Background and aims: Cell-cycle-related and expression elevated protein in tumor (CREPT, also named RPRD1B) is highly expressed in tumors and functions to promote tumorigenesis. However, the role of CREPT in the pathophysiology of acute liver injury is limited. Here, we demonstrate that CREPT plays an essential role during acute liver injury. Approach and results: Hepatocyte-specific CREPT knockout (CREPThep-/-) and CREPTflox/flox mice were generated and subjected to the CCl4 challenge for the acute (24 h) liver injury. The acute CCl4 challenge triggered increased inflammation as well as liver injury, associated with stronger apoptotic and necroptotic cell death in CREPThep-/- mice.
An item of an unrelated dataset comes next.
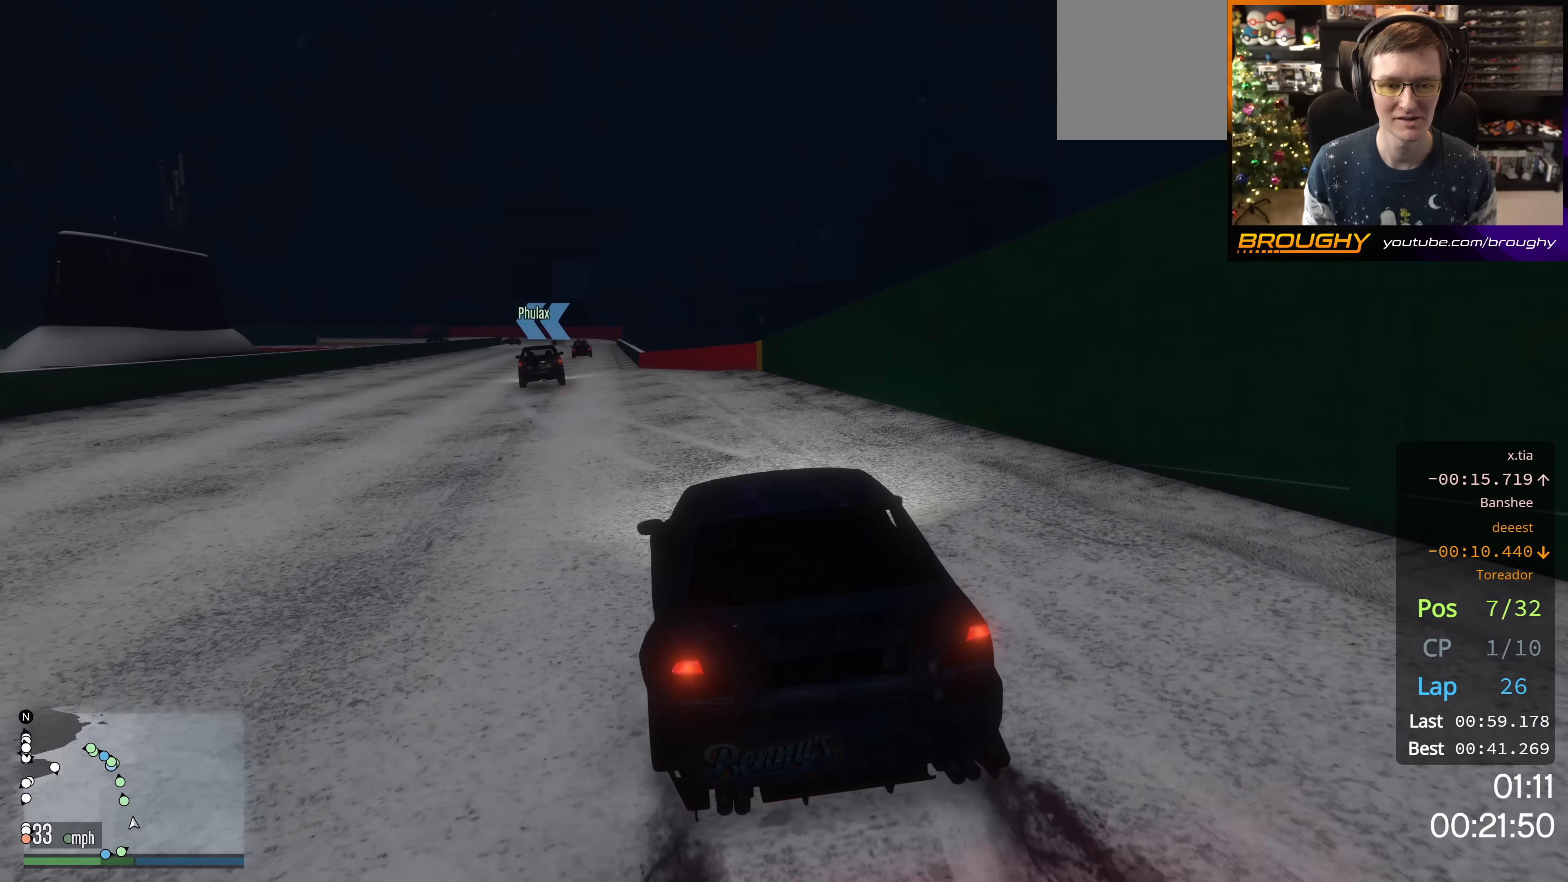
{"buttons": ["R2"], "left_stick": "center", "right_stick": "center", "events": [[283, "left_stick", "up-left"], [434, "left_stick", "center"]]}
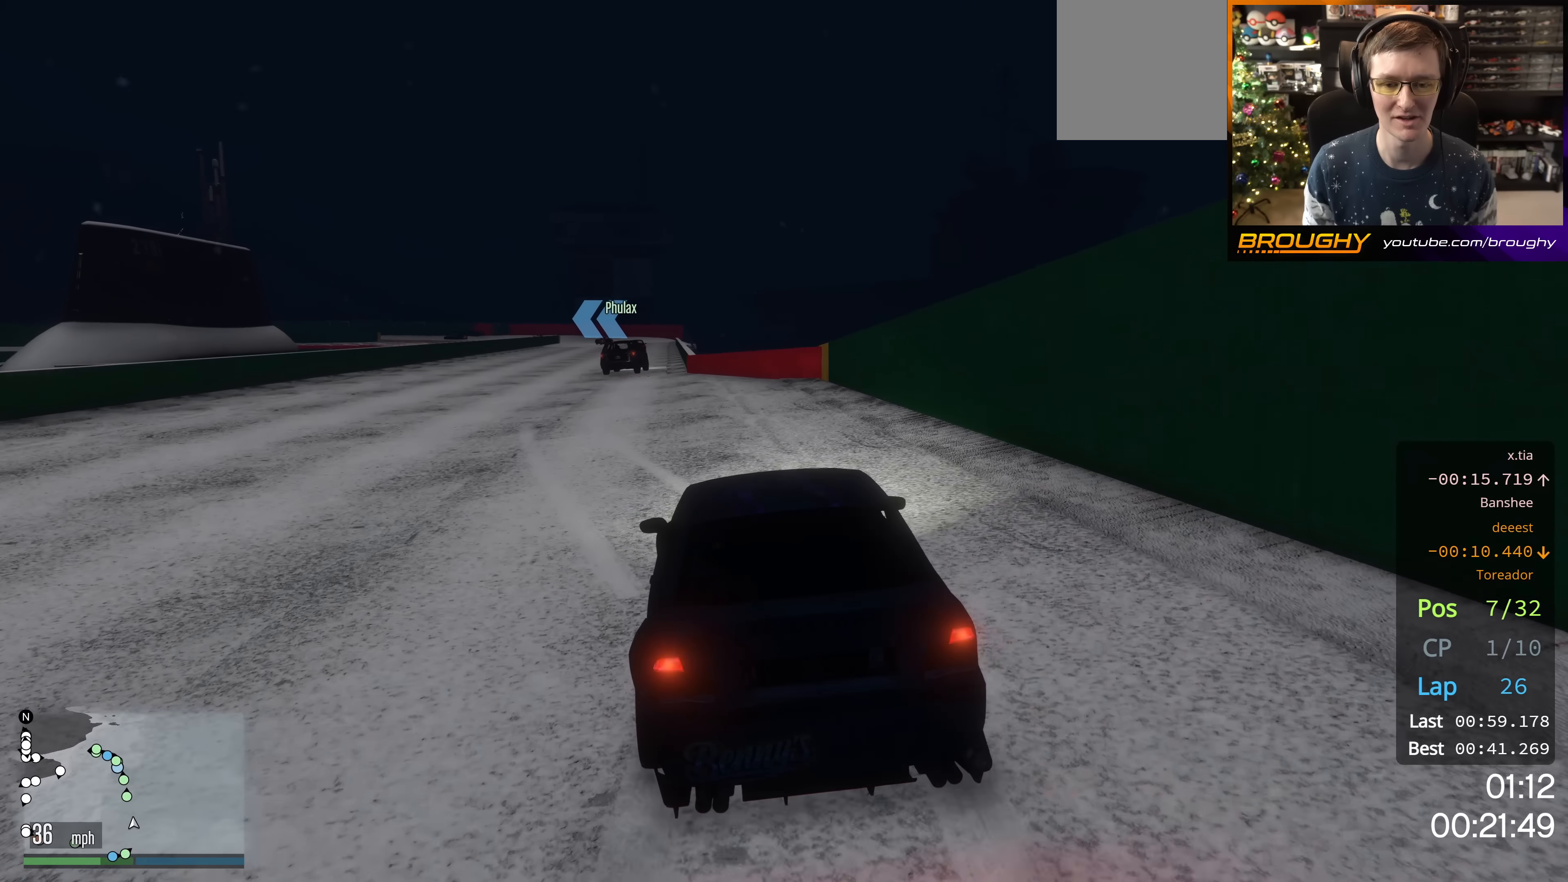
{"buttons": ["R2"], "left_stick": "center", "right_stick": "center", "events": []}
CREPT knockout down-regulated the expression of different genes involved in cell survival, inflammation and fibrosis under acute CCl4 challenge conditions. Antioxidant enzymes such as superoxide dismutase 2 (Sod2) and ferritin heavy chain 1 (Fth1) are dramatically induced at 24 h post-CCl4 treatment, but this induction is blocked by transcriptional inactivation of NF-kappa B/Nrf2, indicating that CREPT might promote hepatocyte survival in acute liver injury by participating in the transactivation of antioxidant genes. Conclusions: These results elucidate the role of CREPT in acute liver injury and provide hints for future research on how CREPT might function in hepatocyte renewal.